I had always heard that storing the bottles upside down increased their life as the paint binder was not able to evaporate when the lid is at the bottom of the bottle. Has anyone foind this to be true? It seemd to make sense.

Mike

I have testors paints from a few years ago and I have had no problems using; my metallizer from over 10 years ago, that’s a bit watery! Can’t get the metal to suspend very well.

Hmmm…I’ve never had that problem. I have some positively ancient bottles of paint (10 years old-that’s ancient for paint!) that I still use, no problems. Of course, I J-Hulk the caps on after use (requiring even more J-Hulking to get them open later!), so maybe you just didn’t get the cap on tight enough? Or sometimes you get the cap on not quite straight, and air gets in, and POOF. Dried gloss black.

that explain a few things…why they (manufacturers) dont make the caps screwed on rather than “pushed in” lids? hope it makes sense!!!

I do put the lids on quite tight, but it’s nice to know that I’m not the only one with paint bottles that dry seemingly overnight. Maybe I’ll have to try the lacquer thinner trick. How much do you use? I do a lot of brush painting (no good place for airbrushing in my little 2nd floor apartment); would the lacquer thinner mess up the plastic if I apply the paint with a brush? Also, you indicate that black paints just have more of a tendency to dry in the bottle. Just out of curiosity, what’s your experience with white paint? I have a lot of trouble with white paint drying in the bottle as well as the black.

Same probs for the fish. -course I tend to leave the top while I paint stuff, especially with black. This has a bad side effect of drying the paint around the lip of the jar which crumbles up and creates air gaps. Storing it upside down will help but all of the paint might settle on the lid if you leave it for a while. This might pose a problem for those of you who stir, not shake. I’ve heard a piece of aluminum foil between the lid and jar helps but I’ve never tried it.

-fish

It just goes to prove you can’t teach some old dogs new tricks. I’m talking about the paint companys. Why don’t they use plastic seals instead of those little cardboard wafers?
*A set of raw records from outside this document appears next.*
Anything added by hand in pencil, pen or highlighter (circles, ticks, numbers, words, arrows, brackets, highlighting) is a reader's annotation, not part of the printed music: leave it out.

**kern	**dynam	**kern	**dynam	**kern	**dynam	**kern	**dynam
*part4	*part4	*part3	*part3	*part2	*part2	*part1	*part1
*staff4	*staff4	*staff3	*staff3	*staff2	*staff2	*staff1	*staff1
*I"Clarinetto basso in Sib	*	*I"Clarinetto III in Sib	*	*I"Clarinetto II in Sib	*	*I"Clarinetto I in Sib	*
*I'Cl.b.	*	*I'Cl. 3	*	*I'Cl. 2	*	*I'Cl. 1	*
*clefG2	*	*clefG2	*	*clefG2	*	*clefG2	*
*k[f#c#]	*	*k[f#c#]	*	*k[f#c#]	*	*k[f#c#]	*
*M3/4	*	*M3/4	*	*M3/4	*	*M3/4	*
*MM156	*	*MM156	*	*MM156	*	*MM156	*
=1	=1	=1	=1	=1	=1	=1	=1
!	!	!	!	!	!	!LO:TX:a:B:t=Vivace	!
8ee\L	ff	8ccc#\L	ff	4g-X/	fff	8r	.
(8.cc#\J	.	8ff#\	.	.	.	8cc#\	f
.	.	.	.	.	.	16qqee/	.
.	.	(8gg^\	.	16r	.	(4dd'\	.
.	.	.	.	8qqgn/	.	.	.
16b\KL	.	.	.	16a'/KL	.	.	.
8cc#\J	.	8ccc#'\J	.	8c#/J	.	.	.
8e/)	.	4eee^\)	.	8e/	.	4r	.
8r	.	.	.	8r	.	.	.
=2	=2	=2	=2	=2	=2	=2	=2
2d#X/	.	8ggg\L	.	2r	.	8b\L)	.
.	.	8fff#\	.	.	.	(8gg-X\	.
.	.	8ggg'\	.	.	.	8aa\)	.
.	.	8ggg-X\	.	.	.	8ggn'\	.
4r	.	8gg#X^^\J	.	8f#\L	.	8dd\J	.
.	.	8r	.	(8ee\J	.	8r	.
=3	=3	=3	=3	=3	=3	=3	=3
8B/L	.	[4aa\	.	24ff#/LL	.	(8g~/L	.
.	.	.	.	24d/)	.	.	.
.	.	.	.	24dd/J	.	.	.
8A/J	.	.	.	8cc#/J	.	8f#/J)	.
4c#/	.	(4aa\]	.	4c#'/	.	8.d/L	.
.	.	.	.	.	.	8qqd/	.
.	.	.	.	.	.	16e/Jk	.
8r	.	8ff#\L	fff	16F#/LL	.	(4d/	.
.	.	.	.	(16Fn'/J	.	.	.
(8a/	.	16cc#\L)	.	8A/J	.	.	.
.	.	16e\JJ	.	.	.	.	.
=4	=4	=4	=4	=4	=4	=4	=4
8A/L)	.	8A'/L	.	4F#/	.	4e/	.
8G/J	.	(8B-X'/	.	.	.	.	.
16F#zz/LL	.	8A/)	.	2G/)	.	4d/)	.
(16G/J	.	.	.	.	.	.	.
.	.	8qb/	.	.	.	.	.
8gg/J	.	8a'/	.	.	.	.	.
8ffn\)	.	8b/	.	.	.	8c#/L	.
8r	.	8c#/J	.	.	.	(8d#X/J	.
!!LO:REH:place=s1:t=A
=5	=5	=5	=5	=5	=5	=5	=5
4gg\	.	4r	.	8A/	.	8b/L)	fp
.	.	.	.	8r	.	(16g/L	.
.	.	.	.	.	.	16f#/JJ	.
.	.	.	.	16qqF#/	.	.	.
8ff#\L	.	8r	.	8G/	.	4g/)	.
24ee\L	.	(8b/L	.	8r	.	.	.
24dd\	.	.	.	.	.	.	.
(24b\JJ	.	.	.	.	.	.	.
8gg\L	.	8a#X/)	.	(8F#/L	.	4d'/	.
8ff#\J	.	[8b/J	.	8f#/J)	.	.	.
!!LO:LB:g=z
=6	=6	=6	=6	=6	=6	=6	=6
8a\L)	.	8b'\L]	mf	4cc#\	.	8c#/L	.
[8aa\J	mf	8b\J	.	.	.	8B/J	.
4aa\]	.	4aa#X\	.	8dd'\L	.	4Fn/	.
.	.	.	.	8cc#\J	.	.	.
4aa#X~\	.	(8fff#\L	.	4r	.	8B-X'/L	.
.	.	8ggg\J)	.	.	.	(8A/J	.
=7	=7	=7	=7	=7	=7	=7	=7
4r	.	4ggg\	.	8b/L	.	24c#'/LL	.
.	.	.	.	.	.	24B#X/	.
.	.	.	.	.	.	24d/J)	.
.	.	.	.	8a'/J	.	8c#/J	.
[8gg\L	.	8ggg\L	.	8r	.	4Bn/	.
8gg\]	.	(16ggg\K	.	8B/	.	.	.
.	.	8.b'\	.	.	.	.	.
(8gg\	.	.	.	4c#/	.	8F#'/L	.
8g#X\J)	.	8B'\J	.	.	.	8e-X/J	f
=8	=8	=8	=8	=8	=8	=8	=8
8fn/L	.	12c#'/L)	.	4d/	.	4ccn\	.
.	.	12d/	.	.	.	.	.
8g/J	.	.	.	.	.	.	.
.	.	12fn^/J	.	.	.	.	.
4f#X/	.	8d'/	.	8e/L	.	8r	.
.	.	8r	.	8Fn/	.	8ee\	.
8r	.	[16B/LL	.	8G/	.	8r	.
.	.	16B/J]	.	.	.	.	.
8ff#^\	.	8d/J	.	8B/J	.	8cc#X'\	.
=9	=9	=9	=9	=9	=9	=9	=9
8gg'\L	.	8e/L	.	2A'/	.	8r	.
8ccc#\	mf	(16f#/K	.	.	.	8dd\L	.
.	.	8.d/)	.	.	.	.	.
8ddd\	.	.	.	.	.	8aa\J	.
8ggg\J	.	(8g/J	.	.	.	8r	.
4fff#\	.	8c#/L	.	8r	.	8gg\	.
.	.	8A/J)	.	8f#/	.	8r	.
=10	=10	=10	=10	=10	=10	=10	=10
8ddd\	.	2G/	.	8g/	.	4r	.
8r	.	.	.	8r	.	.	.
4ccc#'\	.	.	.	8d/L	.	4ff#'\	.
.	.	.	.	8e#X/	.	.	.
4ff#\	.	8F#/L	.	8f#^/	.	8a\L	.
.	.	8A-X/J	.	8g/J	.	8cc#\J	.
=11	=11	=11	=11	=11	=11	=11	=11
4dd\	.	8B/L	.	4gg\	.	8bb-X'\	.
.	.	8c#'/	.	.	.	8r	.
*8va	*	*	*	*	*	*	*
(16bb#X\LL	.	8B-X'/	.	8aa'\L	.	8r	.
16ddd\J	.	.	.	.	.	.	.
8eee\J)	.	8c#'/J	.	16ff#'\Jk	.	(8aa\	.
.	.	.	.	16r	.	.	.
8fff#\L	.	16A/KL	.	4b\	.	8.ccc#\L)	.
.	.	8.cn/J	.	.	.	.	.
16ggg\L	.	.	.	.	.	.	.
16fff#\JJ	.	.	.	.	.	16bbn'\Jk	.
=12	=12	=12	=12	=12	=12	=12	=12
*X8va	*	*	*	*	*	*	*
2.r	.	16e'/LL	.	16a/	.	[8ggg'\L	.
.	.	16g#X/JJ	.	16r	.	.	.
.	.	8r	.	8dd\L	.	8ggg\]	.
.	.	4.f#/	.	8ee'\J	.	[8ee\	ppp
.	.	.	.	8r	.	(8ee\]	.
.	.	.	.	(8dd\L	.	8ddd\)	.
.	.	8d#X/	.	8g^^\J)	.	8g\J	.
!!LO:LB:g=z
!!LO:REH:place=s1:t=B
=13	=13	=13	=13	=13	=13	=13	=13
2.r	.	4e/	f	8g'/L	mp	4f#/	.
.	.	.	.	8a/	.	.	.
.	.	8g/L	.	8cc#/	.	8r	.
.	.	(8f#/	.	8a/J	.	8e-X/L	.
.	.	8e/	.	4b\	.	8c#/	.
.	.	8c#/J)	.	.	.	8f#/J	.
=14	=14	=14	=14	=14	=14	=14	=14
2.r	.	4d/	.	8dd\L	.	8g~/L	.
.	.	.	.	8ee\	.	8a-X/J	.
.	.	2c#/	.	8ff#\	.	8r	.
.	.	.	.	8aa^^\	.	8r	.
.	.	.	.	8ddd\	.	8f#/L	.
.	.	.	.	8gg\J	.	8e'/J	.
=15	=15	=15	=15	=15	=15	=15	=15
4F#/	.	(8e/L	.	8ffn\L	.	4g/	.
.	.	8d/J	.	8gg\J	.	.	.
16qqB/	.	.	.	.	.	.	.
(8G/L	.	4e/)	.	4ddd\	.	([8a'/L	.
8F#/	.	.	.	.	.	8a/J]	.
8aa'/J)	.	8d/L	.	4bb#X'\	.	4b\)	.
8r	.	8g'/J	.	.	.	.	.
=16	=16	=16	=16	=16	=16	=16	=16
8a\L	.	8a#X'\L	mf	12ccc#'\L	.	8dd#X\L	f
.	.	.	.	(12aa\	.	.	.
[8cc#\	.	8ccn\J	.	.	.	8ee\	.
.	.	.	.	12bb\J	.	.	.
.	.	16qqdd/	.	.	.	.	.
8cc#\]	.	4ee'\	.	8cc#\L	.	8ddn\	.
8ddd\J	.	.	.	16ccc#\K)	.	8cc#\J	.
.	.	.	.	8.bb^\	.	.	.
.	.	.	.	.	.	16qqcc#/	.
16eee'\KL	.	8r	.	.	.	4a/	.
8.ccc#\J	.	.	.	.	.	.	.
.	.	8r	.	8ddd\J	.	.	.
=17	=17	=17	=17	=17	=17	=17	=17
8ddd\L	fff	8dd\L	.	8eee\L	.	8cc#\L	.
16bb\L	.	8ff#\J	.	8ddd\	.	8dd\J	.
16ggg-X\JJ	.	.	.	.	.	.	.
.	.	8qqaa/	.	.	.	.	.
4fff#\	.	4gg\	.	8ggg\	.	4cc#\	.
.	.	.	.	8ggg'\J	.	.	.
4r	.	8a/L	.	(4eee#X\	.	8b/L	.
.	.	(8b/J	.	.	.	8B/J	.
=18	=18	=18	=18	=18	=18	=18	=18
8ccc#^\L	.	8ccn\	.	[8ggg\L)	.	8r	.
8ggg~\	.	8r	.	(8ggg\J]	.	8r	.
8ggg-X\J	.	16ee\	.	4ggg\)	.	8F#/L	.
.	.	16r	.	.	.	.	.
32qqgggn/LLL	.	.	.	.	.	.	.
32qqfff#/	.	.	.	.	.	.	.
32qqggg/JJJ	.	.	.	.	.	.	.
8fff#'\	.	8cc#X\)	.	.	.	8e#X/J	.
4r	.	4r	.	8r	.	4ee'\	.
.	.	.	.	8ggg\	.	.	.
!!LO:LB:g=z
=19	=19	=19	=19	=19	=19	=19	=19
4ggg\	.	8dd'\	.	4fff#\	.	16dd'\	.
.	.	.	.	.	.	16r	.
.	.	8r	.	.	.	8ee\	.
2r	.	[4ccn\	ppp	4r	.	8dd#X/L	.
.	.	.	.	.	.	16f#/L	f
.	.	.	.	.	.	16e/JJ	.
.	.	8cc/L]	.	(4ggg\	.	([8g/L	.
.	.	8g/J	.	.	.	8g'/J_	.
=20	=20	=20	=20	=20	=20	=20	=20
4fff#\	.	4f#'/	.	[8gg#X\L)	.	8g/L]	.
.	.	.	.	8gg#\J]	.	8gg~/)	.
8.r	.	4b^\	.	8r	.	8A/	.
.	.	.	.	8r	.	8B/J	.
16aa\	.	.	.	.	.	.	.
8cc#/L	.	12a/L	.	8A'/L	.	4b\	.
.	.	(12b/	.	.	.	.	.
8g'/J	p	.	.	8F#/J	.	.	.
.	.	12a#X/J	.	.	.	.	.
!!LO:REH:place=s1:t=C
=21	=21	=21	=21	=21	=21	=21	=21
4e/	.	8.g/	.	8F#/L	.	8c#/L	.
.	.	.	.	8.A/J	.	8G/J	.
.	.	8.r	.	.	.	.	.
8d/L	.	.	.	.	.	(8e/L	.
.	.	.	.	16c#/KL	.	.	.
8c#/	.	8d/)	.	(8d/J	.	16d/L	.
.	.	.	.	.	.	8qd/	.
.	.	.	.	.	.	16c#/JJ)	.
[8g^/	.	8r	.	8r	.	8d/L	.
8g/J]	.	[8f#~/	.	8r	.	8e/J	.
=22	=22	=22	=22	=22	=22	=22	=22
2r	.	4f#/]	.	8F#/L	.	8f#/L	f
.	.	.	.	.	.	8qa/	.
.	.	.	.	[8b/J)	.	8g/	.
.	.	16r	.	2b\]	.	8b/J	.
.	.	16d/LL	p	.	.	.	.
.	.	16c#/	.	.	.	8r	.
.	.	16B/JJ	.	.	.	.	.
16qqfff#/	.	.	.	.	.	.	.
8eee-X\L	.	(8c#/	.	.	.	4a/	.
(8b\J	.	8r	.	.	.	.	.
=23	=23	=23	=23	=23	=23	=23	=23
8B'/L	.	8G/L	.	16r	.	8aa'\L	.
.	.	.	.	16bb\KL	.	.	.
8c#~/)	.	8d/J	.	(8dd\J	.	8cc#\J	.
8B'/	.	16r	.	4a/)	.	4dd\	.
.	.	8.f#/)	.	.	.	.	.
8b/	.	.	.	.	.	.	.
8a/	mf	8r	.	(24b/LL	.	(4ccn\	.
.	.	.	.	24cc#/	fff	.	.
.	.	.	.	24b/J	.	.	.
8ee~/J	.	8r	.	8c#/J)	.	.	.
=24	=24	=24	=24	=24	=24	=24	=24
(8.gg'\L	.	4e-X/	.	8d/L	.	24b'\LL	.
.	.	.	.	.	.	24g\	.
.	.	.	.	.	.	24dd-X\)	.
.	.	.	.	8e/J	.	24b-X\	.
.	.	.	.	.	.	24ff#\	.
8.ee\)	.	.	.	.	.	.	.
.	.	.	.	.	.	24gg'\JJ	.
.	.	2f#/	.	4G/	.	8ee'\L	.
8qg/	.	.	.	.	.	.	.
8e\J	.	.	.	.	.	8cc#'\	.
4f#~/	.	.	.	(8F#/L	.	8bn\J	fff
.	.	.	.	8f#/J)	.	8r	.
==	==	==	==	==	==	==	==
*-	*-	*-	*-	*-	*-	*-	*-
Not to be a wise guy Jim but it sounds like keeping a back up is good idea. And as for adding thinner, it wouldn’t have to be lacquer thinner, enamel thinner would work. If it’s a color you use a lot and you work from the bottle it’s going to evaporate so adding a couple drops here and there would help. Some of those paints are so thick to begin with they’re almost impossible to work with.

Jim,
I guess i qualify as a paint collector, not a great painter, but a great collector. Please do try storing your paints upside down. I’ve got stuff that has been kept useable for years. I think that the more volitile the paint the more important storage is. Volitility also plays a big part in using open bottles. I have been decanting my paint for a long time now after having the same problems you have had. Make sure the paint is well mixed. I tend to skip this part and rely on a good shaking. Sturing seems to work beter than just shaking and that way I do’nt use up all the carrier before the pigment is used up. Lastly, the one thing that seems to help the most is cleaning the jar and lid before I store a bottle away.
Hope this helps, I hear those basket reeds can be hard on your hands:)
Herb

I suspect the reason why the paint companies don’t use plastic seals might be expense…

I do add drops of enamel thinner from time to time in my paints, but I’ve also read that if you add too much thinner, it does something funny to the paint and the paint dries up or becomes sludge. That may be why I’ve had some bottles go bad on me, but others I’ve never added thinner to have dried up also. You’re right, wingman, about the paint sometimes being thick right off the bat. This is especially true for Model Master gloss white for some reason. Maybe I’ll start keeping backup bottles on hand, too. Perhaps I’ll buy some back-ups tomorrow as I’m thinking about hitting the yard sales near my regular hobby shop.